_TASK PROMPT_
Please set down each of the lines below once more, exactly, omitting all pictures.
--- DATA Enclosed Below ---
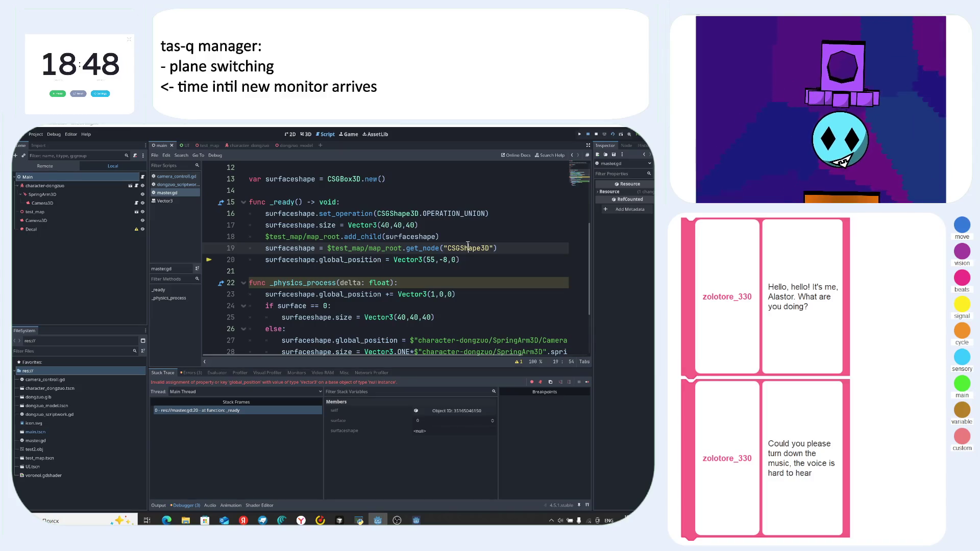
pyautogui.click(428, 219)
pyautogui.click(508, 225)
pyautogui.press('Return')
--- End of Enclosed DATA ---
_SOLUTION TO THIS TASK_
pyautogui.click(428, 219)
pyautogui.click(508, 225)
pyautogui.press('Return')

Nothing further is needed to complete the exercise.